3. Don’t punish yourself for mistakes with thoughts like I could have done it differently, what if I did it the other way round. Nope don’t do that because that leads to fear and as Yoda said: Fear is the path to the dark side. Fear leads to anger. Anger leads to hate. Hate leads to suffering. Mistakes will happen and the main thing is to learn from them so we don’t repeat the same mistakes, only make new ones 😉
4. Accept yourself, just the way you are with no I could be taller, thinner with bigger boobs. That’s the most difficult part as we women always find something we can pick on 😛 I accepted the fact that I might not be the tallest but I’m definitely the loudest, like a chihuahua 😀
Thing is that I could go on and on but the main point is, try to put you and your happiness first and not the happiness of other people. If you feel miserable, how can you make others happy? My friend told me that she has a tattoo that says: don’t put the key to your happiness into somebody else’s hands. That is very, very ture. Besides, I’d rather be alone and happy than together alone.
Lonely
Now that’s a tricky one as the feeling can hit you suddenly. It can happen everywhere, when you sit on the sofa, when you have fun with friends or when you are on an amazing trip and happen to sit on a beautiful white sand beach. It’s the feeling of emptiness inside, of not being understood, of being the only human on planet earth. That feeling sucks as hell. Happens to me every now and then. Mostly when things don’t go the way I planned and I ask myself – OK, what now? Then the loneliness creature crawls out of a dark corner of my mind. Sometimes the loneliness creature gives me a heads up after a party when all guests leave or after I come back home from a night out.
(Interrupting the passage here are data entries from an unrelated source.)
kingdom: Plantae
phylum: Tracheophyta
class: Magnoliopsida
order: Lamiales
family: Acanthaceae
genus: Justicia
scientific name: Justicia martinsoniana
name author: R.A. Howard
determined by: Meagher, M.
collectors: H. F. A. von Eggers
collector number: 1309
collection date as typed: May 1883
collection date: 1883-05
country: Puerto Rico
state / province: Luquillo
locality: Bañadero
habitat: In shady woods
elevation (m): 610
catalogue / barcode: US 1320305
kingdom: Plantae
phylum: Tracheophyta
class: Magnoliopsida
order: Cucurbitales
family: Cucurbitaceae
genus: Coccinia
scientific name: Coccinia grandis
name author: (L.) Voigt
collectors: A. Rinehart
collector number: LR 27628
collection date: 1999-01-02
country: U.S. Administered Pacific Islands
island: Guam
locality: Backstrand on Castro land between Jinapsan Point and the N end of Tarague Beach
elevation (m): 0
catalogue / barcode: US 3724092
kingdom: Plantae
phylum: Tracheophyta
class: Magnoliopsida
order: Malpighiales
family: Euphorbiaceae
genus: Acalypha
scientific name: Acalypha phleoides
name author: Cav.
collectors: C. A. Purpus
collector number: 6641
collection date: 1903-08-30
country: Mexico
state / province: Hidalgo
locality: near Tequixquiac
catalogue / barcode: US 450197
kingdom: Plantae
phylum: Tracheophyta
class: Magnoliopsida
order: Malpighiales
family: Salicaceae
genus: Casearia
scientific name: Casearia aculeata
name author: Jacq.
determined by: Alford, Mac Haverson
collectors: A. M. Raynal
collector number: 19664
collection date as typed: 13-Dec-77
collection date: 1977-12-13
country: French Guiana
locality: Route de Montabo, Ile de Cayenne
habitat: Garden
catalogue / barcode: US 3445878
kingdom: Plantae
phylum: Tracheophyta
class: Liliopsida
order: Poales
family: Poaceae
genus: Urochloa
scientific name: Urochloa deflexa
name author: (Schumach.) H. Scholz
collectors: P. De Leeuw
It mostly says I’m here again to make you feel miserable as you don’t have anyone nah nah nah nah. When the loneliness creature makes his appearance, my reaction is something like – oh you again, do me a favour and piss off will ya. To avoid sinking into the embrace of the loneliness creature I start thinking about all those good things I have – cool job, crazy family, amazing friends and adventures, meaning I’m grateful for what I have. Sometimes I call my Dad to complain about everything, sometimes I go for a walk along the river, which is next door and sometimes I just say – ah fuck it all I’m going to sleep. Next morning the world is beautiful again 😉
General rule however is to realise that at the end of the day there are things to be grateful for and not be so hard on yourself.
Having said all that I’m going to the hairdresser to treat myself well at the end of the week as on Friday my friends from Milano are arriving in Krakow and I promised to be their VIP tour guide.